# Instructions
(a) Answer these questions from the memorandum opinion:
(i) Which company is the plaintiff?
(ii) On what date did Blandford purchase the Slevin building?
(iii) What did the City of Louisville issue on December 17, 1996?
(b) Please quote the memorandum opinion word for word, starting with "On January 22, 1995, the" and going on through "mailed to Blandford.".

# Text section
-------------------------
Opinion
Civil Action No. 3:98CV-6-S
September 1, 1999
MEMORANDUM OPINION
This matter is before the court on motion of the plaintiff, Liberty Mutual Insurance Company ("Liberty Mutual"), to amend the January 19, 1999 and March 15, 1999 opinions of this court.
A. Factual Background
The court will again briefly restate the facts giving rise to this action for purposes of clarity and continuity in this opinion.
On December 13, 1984, Joseph Blandford, M.D. ("Blandford"), purchased property in Jefferson County, Kentucky located at 2561 Slevin ("the Slevin building"). The Slevin building consisted of commercial rental space on the first floor, two apartments on the second floor, and one apartment on the third floor. Blandford contracted with Liberty Mutual for coverage of the building under a commercial policy.
On January 22, 1995, the building was first cited for violations of the Louisville Building Code, including foundation problems, lack of siding, and interior problems. Over the next two years, it was cited approximately ten times for building code violations . On December 17, 1996, the City of Louisville issued an order to vacate the building. The order stated that the Slevin building had been inspected and found to be "unfit for human habitation." Blandford was required to vacate the premises immediately until he had corrected the violations. By January 23, 1997, the building had been vacated. After an inspection, the building was referred to the demolition department for demolition due to problems with its structural condition and effect on adjacent property. On May 16, 1997, an order of demolition was signed and mailed to Blandford.
-------------------------
# Records from a dataset
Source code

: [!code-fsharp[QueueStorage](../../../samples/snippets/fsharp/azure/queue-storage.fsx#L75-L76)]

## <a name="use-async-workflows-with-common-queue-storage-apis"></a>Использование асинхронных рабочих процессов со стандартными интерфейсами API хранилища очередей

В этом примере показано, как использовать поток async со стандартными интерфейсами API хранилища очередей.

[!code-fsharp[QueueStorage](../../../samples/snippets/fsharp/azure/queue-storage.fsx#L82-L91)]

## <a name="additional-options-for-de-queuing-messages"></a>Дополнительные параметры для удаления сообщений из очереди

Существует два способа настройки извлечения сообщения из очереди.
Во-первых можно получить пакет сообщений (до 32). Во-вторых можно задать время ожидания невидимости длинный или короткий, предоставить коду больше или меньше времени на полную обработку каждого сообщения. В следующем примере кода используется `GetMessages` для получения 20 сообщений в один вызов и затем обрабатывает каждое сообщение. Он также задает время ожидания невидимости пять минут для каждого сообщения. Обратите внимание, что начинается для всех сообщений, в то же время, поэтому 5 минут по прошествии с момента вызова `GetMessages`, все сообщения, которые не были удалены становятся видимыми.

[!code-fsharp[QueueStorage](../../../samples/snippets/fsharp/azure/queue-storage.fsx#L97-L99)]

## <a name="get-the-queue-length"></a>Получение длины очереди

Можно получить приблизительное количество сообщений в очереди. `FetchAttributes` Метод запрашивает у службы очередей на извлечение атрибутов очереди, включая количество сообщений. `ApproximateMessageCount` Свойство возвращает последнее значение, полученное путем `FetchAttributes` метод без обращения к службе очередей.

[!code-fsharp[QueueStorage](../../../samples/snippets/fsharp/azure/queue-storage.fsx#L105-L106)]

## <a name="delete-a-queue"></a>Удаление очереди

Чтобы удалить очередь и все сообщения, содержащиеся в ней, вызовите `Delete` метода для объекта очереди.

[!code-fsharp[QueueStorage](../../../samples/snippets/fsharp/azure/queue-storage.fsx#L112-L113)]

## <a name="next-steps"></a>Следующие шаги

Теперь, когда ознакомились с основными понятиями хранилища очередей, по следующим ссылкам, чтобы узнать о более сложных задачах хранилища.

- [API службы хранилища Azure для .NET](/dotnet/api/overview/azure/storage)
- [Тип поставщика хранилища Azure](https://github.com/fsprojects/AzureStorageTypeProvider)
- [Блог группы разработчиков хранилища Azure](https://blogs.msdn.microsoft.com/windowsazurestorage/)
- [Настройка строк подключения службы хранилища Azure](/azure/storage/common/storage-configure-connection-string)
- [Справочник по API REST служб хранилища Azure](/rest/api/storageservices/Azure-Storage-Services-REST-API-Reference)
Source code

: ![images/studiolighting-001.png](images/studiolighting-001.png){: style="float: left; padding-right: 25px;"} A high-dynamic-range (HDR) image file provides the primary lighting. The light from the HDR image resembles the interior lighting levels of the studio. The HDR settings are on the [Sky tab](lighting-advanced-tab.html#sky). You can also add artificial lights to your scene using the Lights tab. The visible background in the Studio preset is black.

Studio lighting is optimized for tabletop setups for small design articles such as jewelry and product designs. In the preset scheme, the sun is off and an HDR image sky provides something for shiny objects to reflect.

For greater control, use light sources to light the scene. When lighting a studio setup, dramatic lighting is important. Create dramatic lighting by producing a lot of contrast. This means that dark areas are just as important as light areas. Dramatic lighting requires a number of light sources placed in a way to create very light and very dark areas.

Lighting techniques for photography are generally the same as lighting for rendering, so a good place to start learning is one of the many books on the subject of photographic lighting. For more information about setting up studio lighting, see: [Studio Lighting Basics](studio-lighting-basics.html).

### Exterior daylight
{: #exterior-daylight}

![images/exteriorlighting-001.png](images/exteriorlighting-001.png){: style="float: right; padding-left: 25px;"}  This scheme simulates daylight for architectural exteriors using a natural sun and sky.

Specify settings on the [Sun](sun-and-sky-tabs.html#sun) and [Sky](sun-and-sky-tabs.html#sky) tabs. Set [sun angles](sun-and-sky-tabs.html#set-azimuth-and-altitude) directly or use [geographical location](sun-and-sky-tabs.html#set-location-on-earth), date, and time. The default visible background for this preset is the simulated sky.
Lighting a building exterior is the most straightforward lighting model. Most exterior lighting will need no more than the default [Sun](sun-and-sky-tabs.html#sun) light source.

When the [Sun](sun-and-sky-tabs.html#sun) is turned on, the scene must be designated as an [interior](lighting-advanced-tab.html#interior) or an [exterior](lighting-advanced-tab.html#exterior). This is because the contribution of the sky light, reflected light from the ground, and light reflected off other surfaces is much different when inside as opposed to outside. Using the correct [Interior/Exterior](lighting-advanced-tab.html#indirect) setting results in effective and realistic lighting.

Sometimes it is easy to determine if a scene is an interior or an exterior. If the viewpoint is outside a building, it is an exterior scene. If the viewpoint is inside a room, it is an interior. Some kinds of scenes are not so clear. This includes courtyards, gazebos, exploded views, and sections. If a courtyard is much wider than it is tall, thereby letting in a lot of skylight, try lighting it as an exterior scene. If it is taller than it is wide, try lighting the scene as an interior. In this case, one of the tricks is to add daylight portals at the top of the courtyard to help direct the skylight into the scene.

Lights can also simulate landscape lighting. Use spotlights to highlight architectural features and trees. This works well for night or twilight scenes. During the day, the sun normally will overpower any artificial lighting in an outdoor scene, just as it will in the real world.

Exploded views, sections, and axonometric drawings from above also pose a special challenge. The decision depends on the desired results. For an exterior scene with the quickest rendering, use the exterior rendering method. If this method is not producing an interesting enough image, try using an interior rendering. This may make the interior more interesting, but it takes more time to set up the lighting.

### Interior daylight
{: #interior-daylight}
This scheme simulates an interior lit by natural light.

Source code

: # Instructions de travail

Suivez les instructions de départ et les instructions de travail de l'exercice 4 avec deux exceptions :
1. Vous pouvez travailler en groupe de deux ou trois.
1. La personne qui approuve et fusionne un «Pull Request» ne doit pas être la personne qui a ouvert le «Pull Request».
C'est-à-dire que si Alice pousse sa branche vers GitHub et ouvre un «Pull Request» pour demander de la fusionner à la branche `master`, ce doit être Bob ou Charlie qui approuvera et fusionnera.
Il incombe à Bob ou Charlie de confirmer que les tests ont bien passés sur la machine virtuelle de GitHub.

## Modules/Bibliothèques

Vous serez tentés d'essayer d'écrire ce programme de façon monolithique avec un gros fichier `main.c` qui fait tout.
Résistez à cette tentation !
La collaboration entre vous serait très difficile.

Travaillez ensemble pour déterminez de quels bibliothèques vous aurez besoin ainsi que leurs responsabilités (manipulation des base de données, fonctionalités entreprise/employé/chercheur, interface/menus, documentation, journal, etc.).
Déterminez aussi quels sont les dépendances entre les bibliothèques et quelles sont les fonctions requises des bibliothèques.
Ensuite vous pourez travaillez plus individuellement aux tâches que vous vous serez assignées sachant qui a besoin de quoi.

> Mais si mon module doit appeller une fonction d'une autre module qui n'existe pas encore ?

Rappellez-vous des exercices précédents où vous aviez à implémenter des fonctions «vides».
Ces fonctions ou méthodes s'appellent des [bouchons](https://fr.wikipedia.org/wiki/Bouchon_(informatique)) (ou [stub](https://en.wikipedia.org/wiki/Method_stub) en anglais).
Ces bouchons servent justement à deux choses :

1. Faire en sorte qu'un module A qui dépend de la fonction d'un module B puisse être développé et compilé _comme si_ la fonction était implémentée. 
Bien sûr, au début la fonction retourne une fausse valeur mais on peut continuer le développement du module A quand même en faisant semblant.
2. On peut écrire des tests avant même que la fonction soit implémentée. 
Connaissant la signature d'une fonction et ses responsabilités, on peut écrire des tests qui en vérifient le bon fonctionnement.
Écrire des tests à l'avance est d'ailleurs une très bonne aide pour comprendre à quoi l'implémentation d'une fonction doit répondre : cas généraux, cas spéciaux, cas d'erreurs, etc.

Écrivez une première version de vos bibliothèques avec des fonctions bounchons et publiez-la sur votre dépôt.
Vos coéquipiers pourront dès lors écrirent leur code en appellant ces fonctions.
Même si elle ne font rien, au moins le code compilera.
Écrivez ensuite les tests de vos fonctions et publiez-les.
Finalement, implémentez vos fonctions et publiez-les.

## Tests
-------------------------
# Solutions below
(a)
(i) Liberty Mutual Insurance Company
(ii) December 13, 1984
(iii) An order to vacate the building

(b)
On January 22, 1995, the building was first cited for violations of the Louisville Building Code, including foundation problems, lack of siding, and interior problems. Over the next two years, it was cited approximately ten times for building code violations . On December 17, 1996, the City of Louisville issued an order to vacate the building. The order stated that the Slevin building had been inspected and found to be "unfit for human habitation." Blandford was required to vacate the premises immediately until he had corrected the violations. By January 23, 1997, the building had been vacated. After an inspection, the building was referred to the demolition department for demolition due to problems with its structural condition and effect on adjacent property. On May 16, 1997, an order of demolition was signed and mailed to Blandford.